**EXCERPTED TEXT**
────────────────
Indeed, junior State Department staffer Jared Cohen comes off as more
consequential than Vice-President Biden, whom Lizza mentions exactly once: as
being on distribution for a presidential memo.
-
Speaking
of that memo, Lizza's treatment of it struck a discordant note to my former
staffer's ears. Lizza describes it thus:
On
August 12, 2010, Obama sent a five-page memorandum called "Political Reform in
the Middle East and North Africa" to Vice-President Joseph Biden, Clinton,
Gates, Donilon, the Chairman of the Joint Chiefs of Staff, and the other senior
members of his foreign-policy team...the President wrote. He noted ...Obama's analysis showed a desire to balance interests
and ideals. ... Obama wrote. ...Obama instructed his staff ... He told his advisers
to ... He also wrote that..."
Inside
the ellipses was all the specific content of the memo, which presumably was
classified yet handed to Lizza so he could quote it verbatim and at length. I
have no objections to the content, and I understand why the White House leaked
it to Lizza. The memo gives the unmistakable impression that the President was
completely on top of events in the Middle East (ahead of them, actually),
despite the lurching and reactive flow of actual administration activity (not
to mention consequences) of the past four months.
What
intrigues me is what leaps out when you look at the verbs connecting the
ellipses. Lizza is telling us that the president sat down, drafted a five
page terms of reference for a major regional strategy review, and then gave it
to his national security team much the way a professor would hand out a
demanding take home exam to his top graduate students. It could have
happened that way and, if it did, that would be a remarkable and newsworthy
fact worth highlighting. It would show a presidential-level devotion to
staff work not seen since President Carter reviewed the scheduling of the White
House tennis
courts. I do not know any seasoned White House hand who thinks that
is how it happened, but if it did, surely Lizza should explore its significance
more.
────────────────
**EXERCISE**
From the passage on the presidential memo, return everything from "Indeed, junior State" down to "a presidential memo.", copied word for word.

**EXTRACTED RECORDS**
────────────────
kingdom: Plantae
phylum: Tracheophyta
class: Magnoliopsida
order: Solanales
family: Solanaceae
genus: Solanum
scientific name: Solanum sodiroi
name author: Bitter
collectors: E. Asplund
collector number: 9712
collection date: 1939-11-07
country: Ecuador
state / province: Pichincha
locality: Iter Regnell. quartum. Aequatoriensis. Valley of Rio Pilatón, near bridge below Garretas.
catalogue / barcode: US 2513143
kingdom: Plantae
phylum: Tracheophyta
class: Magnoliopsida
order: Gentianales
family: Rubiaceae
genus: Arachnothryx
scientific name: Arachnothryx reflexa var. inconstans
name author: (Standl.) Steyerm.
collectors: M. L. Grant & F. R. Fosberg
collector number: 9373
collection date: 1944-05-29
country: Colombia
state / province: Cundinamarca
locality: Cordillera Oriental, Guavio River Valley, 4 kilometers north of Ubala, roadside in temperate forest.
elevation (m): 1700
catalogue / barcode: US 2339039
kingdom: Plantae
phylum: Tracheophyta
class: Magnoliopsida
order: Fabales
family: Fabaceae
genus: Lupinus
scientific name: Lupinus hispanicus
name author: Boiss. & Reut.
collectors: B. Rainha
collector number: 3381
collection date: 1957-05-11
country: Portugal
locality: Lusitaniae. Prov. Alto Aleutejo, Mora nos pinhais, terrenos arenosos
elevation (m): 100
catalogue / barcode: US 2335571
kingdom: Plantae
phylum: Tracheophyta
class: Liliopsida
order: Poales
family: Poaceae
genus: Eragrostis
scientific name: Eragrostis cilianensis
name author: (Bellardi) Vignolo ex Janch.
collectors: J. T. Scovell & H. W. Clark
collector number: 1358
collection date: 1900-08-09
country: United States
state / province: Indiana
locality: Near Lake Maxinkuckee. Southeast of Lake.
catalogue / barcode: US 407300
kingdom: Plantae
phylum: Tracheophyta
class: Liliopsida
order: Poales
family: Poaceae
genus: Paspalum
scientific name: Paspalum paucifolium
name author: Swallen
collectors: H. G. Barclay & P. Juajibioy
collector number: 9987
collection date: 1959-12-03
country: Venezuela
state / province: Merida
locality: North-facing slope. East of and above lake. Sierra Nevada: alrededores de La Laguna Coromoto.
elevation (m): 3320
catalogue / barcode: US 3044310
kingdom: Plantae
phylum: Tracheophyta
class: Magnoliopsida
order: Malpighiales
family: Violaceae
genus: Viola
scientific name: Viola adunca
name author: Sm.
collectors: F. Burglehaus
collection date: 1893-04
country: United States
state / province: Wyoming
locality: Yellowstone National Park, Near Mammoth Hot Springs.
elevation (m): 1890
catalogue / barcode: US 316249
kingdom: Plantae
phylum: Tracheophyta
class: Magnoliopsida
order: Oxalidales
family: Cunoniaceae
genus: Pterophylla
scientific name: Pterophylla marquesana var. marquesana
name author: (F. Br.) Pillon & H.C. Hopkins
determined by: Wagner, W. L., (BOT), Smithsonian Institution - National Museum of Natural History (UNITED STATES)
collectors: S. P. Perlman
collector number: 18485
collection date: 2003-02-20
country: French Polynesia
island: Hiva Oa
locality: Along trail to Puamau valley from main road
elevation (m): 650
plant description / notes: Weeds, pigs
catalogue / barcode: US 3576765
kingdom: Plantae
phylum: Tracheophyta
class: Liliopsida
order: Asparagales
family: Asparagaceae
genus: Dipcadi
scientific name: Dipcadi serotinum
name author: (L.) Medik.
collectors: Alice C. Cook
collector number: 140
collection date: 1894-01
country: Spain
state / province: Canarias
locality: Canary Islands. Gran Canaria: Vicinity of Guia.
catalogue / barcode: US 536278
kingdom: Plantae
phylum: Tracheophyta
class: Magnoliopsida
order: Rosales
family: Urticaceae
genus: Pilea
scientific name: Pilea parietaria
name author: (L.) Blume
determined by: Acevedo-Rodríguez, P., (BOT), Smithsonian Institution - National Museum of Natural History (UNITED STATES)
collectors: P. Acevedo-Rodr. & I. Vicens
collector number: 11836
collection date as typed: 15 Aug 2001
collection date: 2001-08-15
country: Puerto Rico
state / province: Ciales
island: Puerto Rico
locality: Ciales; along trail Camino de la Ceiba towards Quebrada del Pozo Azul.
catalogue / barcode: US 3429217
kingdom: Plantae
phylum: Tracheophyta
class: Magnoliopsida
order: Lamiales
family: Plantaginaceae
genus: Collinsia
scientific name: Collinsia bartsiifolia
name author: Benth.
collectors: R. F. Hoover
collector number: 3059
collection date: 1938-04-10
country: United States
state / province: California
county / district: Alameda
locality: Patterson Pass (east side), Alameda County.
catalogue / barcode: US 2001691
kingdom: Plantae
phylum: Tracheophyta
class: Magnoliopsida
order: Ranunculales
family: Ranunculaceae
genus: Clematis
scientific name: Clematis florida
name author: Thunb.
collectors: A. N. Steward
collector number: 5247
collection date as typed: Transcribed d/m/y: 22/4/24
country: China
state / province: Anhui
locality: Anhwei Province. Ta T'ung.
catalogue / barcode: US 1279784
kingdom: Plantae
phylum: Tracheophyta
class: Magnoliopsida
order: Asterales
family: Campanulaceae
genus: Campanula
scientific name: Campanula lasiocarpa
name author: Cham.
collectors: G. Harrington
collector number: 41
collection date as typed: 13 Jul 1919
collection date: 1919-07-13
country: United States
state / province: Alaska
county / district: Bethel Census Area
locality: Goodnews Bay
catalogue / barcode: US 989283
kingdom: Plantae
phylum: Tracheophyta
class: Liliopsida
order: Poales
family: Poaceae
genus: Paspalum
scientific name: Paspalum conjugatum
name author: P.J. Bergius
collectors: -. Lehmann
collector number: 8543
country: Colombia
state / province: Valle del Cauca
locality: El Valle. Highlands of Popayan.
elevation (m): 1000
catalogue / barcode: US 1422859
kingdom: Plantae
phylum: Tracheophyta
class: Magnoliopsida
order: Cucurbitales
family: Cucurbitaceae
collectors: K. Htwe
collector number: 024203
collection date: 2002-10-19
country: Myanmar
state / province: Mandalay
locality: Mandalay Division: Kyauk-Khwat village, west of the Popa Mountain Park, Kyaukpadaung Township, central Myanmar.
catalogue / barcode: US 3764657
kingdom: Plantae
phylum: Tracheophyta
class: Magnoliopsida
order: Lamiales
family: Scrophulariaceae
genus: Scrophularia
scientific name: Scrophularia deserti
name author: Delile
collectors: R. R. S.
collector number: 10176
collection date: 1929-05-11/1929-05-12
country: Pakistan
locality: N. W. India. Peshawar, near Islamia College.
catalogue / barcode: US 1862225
────────────────
**REPLY TO THE EXERCISE**
Indeed, junior State Department staffer Jared Cohen comes off as more
consequential than Vice-President Biden, whom Lizza mentions exactly once: as
being on distribution for a presidential memo.